In this demonstration, the output is represented by => abcde, where the letters show which sections would be in the output. Thus, ae shows an output of only sections a and e, ace would be sections a, c, and e, etc.

Note that if b or d appear in the output, those are the patterns appearing (i.e., they're treated as if they're sections in the output).

Also don't confuse the /d/ pattern with the command d. The command is always at the end in these demonstrations. The pattern is always between the //.

• sed -n -e '/b/,/d/!p' abcde => ae
• sed -n -e '/b/,/d/p' abcde => bcd
• sed -n -e '/b/,/d/{//!p}' abcde => c
• sed -n -e '/b/,/d/{//p}' abcde => bd
• sed -e '/b/,/d/!d' abcde => bcd
• sed -e '/b/,/d/d' abcde => ae
• sed -e '/b/,/d/{//!d}' abcde => abde
• sed -e '/b/,/d/{//d}' abcde => ace

Another approach with sed:

sed '/^#/,/^\$/{//!d;};' file

• /^#/,/^\$/: from line starting with # up to next line starting with $
• //!d: delete all lines except those matching the address patterns

I did something like this long time ago and it was something like:

sed -n -e "1,/# ID 1/ p" -e "/\$ description 1/,$ p"

Which is something like:

• -n suppress all output
• -e "1,/# ID 1/ p" execute from the first line until your pattern and p (print)
• -e "/\$ description 1/,$ p" execute from the second pattern until the end and p (print).

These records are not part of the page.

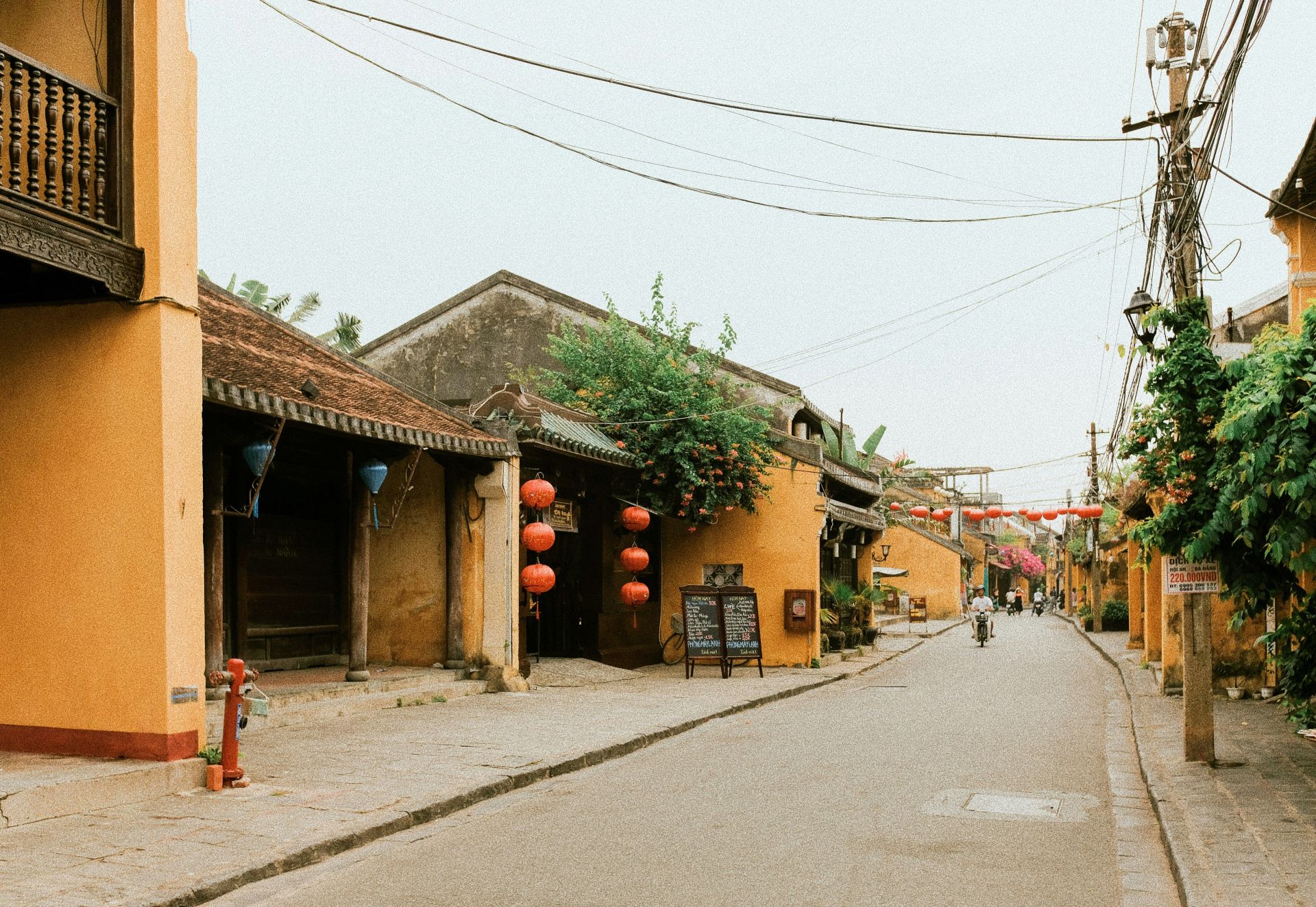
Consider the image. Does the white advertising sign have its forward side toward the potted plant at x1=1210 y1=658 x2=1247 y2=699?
no

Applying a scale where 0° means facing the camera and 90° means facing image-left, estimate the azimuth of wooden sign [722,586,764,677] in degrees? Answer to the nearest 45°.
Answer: approximately 0°

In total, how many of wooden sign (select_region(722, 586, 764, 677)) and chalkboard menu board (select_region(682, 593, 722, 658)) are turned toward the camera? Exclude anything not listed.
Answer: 2

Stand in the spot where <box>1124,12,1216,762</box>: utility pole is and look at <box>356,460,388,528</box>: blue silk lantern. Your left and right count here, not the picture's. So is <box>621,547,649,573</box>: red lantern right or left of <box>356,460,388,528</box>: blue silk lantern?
right

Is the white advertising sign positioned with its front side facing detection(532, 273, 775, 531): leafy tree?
no

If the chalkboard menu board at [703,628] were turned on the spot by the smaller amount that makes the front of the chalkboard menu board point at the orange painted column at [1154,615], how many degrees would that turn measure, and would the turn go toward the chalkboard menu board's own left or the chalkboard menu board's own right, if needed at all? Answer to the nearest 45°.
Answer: approximately 135° to the chalkboard menu board's own left

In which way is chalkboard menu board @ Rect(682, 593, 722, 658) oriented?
toward the camera

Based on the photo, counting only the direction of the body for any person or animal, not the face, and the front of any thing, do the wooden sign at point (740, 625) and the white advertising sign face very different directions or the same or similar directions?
same or similar directions

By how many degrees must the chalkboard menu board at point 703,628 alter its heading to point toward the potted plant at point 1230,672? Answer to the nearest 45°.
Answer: approximately 45° to its left

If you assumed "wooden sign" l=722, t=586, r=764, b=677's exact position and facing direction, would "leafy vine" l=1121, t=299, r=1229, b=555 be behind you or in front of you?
in front

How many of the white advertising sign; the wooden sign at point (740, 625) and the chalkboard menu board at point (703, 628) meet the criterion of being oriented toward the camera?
3

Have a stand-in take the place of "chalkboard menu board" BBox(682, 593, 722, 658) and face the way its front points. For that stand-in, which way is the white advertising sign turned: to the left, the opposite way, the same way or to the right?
the same way

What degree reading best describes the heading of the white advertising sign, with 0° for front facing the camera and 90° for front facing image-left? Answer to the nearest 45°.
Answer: approximately 0°
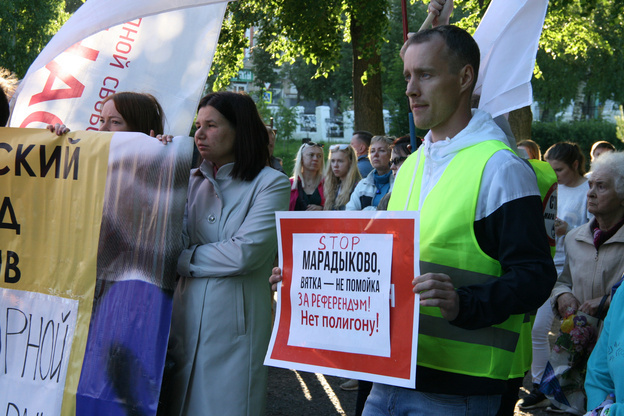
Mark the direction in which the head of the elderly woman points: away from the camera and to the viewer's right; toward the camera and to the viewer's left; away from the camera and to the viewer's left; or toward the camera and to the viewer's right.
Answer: toward the camera and to the viewer's left

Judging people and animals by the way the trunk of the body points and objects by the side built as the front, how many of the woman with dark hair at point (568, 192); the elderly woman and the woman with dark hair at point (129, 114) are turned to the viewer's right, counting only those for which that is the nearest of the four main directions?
0

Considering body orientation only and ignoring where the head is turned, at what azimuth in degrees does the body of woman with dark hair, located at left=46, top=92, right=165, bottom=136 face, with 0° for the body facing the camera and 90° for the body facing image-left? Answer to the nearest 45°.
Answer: approximately 45°

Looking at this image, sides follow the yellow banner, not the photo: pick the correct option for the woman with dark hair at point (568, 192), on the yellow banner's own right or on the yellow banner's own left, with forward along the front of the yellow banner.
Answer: on the yellow banner's own left

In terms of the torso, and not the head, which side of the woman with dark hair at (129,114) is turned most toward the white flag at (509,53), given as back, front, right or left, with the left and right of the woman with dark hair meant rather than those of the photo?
left

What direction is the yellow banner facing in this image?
toward the camera

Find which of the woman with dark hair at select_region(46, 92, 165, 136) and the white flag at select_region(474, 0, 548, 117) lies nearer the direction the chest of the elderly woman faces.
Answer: the woman with dark hair

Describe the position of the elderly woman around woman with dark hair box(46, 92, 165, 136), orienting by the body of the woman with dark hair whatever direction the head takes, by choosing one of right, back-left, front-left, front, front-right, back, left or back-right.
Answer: back-left

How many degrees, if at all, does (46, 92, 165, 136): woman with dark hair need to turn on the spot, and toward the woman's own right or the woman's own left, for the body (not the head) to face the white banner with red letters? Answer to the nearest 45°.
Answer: approximately 135° to the woman's own right
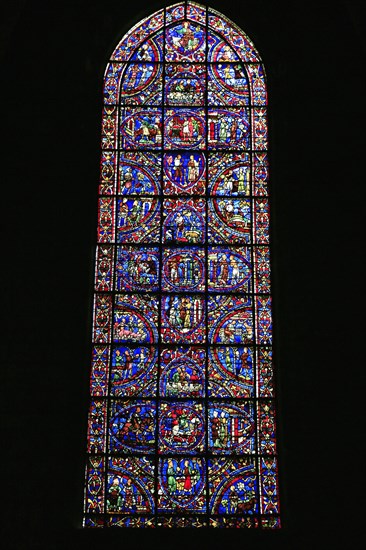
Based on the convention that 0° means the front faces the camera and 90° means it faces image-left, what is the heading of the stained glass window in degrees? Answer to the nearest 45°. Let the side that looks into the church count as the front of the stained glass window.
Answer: approximately 0°
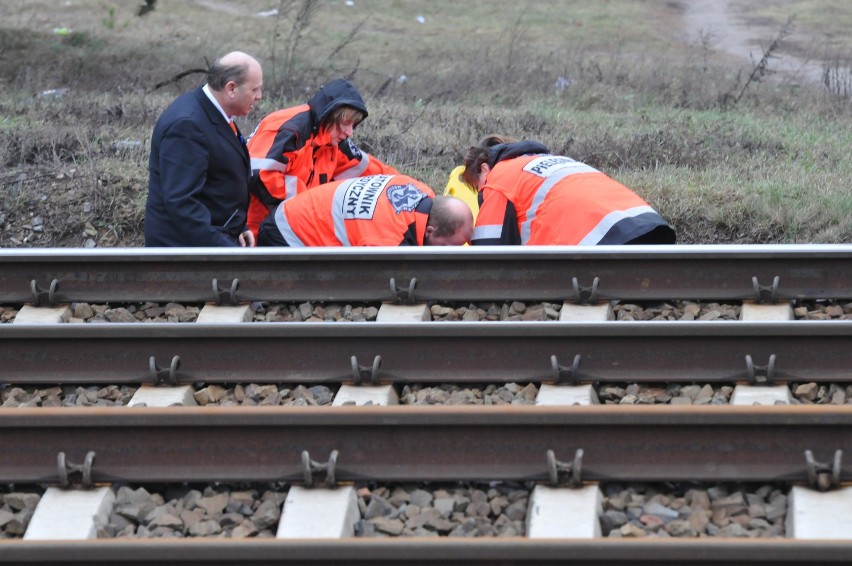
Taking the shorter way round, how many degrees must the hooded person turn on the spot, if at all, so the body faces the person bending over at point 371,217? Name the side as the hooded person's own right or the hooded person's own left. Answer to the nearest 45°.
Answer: approximately 45° to the hooded person's own right

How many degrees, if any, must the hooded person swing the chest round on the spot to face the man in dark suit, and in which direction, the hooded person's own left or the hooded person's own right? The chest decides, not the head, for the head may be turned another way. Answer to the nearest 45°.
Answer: approximately 90° to the hooded person's own right

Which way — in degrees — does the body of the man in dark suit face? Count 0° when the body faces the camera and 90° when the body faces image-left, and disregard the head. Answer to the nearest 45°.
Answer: approximately 270°

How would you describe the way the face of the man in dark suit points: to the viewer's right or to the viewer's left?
to the viewer's right

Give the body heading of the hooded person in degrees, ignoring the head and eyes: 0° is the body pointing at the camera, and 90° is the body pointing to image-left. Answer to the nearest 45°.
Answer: approximately 315°

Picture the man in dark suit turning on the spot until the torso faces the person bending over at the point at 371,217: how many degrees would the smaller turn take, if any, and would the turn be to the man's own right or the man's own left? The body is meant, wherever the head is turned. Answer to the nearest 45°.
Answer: approximately 45° to the man's own right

I might be wrong with some of the escaping on the strings, so please double check.

The example below removes lines between "if" and "end if".

All files are scanned, and lines between the two matching patterns are removed ( including them ).

IFS='
'
PATTERN_1="^if"
PATTERN_2="end if"

# Search for the 1st pattern in all files under the current directory.
GREP_RESULTS=(`grep -nRi "$PATTERN_1" .`)

# Go through each result
for line in "${GREP_RESULTS[@]}"; do
   
   # Save the file and line number where the match was found.
   FILE=${line%%:*}
   START_LINE=`echo "$line" | cut -f2 -d:`

   # Search on the same file for a match of the 2nd pattern. The search 
   # starts from the line where the 1st pattern was matched.
   GREP_RESULT=(`tail -n +${START_LINE} $FILE | grep -in "$PATTERN_2" | head -n1`)
   END_LINE="$(( $START_LINE + `echo "$GREP_RESULT" | cut -f1 -d:` - 1 ))"

   # Remove lines between first and second match from file
   sed -e "${START_LINE},${END_LINE}d;" $FILE > $FILE

done